Actually $\angle CIR = 90^\circ$ can be ignored. Just let $R$ be an arbitary point on $BC$

Solution: Let $\alpha=\frac{1}{2}\angle A$, $\beta=\frac{1}{2}\angle B$, and $\gamma=\frac{1}{2}\angle C$. Assume $BEAR$ is cyclic. Note that $\angle LIB=90^{\circ}-\alpha=\frac{1}{2}(180-\angle A)=\frac{1}{2}\angle ERB=\angle LRB$ so $LBRI$ is cyclic. Let its circumcircle be $\omega$. Consider $\angle BRI=90^{\circ}+\gamma=\angle BIA$ so $AI$ is tangent to $\omega$ at $I$. It follows that $\angle LIA=\angle LRI=90^{\circ}-RLI=90^{\circ}-IBR=90^{\circ}-\beta$. But we also have $\angle LEA=\frac{1}{2}\angle REA=\frac{1}{2}(180^{\circ}-\angle B)=90^{\circ}-\beta$ so $LAEI$ is concyclic. But clearly, $AFIE$ is cyclic, so we must have $ALFIE$ cyclic. Now it follows that $LF$ and $LE$ are reflections of each other wrt. $CI$ but $LT$ and $LE$ are also reflections of each other wrt. $CI$, hence $L$, $F$, and $T$ colinear. Assume $L$, $F$, and $T$ colinear.
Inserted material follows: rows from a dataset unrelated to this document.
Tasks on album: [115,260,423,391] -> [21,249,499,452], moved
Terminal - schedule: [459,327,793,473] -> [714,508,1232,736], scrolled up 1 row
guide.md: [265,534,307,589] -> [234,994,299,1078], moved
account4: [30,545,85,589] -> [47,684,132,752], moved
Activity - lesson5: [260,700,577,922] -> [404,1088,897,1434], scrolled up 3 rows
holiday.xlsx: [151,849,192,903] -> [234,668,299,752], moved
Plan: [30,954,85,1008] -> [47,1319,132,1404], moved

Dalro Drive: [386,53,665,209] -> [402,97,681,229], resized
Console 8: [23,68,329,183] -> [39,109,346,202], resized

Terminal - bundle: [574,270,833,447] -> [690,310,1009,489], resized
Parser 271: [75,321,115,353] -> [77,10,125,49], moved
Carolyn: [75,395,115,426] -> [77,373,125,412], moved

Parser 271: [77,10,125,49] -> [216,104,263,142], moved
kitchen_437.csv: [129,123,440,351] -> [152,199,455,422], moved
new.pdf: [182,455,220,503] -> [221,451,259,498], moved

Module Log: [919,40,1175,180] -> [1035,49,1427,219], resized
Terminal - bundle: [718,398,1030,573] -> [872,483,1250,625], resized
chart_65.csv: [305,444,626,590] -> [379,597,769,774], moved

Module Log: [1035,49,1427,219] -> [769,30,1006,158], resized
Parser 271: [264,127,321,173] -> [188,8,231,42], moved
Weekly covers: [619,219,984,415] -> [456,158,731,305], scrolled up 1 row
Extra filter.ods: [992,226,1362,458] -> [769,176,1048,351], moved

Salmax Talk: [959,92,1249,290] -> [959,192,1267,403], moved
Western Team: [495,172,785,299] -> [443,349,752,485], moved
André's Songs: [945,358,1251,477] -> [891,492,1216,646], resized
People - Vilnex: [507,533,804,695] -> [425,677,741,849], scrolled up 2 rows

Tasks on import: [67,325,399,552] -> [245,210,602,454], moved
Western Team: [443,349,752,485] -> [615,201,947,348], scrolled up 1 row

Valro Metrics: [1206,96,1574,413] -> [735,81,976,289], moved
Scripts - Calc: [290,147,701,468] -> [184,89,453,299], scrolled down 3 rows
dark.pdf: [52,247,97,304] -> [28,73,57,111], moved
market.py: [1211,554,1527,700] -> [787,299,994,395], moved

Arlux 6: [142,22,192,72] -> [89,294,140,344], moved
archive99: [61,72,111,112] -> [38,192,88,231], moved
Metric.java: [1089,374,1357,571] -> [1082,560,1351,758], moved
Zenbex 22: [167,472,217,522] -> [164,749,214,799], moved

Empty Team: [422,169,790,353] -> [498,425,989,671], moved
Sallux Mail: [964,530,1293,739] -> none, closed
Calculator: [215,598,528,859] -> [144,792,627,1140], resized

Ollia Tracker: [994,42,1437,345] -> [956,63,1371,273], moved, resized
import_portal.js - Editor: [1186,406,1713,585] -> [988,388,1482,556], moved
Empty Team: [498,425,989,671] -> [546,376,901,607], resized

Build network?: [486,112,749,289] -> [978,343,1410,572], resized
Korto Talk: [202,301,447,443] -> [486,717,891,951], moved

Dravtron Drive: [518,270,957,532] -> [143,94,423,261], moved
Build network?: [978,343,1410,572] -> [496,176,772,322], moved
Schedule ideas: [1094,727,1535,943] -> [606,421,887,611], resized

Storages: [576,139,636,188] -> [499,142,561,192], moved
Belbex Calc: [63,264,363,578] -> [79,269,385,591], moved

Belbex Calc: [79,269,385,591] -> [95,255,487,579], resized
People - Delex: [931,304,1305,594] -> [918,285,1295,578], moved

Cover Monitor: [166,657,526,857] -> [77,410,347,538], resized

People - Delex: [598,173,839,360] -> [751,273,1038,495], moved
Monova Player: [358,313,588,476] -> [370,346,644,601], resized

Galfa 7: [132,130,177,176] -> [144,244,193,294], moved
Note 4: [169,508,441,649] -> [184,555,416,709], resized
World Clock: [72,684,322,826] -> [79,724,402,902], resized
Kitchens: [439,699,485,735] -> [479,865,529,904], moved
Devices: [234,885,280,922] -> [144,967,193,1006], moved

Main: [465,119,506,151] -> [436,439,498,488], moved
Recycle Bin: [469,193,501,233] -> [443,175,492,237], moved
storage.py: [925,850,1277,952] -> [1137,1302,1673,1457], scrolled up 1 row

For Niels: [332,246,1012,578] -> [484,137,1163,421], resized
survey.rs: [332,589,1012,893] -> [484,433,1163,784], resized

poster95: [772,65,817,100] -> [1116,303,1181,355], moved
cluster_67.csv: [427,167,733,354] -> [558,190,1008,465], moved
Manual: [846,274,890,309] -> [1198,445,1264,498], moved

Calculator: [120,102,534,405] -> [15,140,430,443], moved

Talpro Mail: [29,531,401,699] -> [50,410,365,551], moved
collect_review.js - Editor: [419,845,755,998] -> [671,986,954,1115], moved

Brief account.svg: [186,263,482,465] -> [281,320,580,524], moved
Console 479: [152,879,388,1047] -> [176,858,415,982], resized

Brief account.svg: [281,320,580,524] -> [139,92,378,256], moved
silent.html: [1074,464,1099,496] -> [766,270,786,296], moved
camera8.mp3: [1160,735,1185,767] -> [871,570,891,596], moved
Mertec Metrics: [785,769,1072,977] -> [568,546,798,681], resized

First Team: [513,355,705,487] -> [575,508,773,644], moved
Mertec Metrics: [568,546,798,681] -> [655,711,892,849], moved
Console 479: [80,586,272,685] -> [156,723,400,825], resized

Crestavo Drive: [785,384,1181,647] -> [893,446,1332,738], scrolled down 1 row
Then $\angle LFA=\angle BFT=\angle BTF=\angle LEA$ where the last equality follows from symmetry. But note that $\angle REA=\frac{1}{2}\angle LEA=\frac{1}{2}\angle BTF=\frac{1}{2}(90^{\circ}-\beta)=180^{\circ}-\angle B$ so $BEAR$ is cyclic.